Camera geometry data:
---
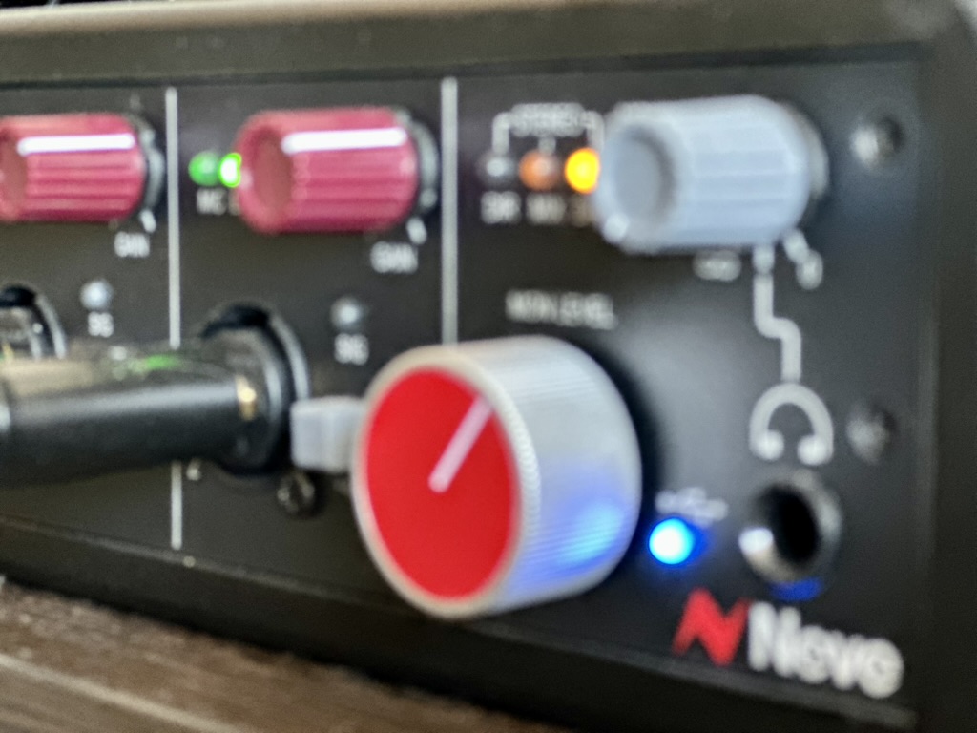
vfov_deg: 19.1
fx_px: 2173
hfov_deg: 25.3
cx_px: 488
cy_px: 366
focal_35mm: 77
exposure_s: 1/18
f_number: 2.8
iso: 400
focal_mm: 9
---
PROBLEM DETAILS —
Each record above has to be written out again in full, but its pictures must not be.

TASK RESPONSE —
vfov_deg: 19.1
fx_px: 2173
hfov_deg: 25.3
cx_px: 488
cy_px: 366
focal_35mm: 77
exposure_s: 1/18
f_number: 2.8
iso: 400
focal_mm: 9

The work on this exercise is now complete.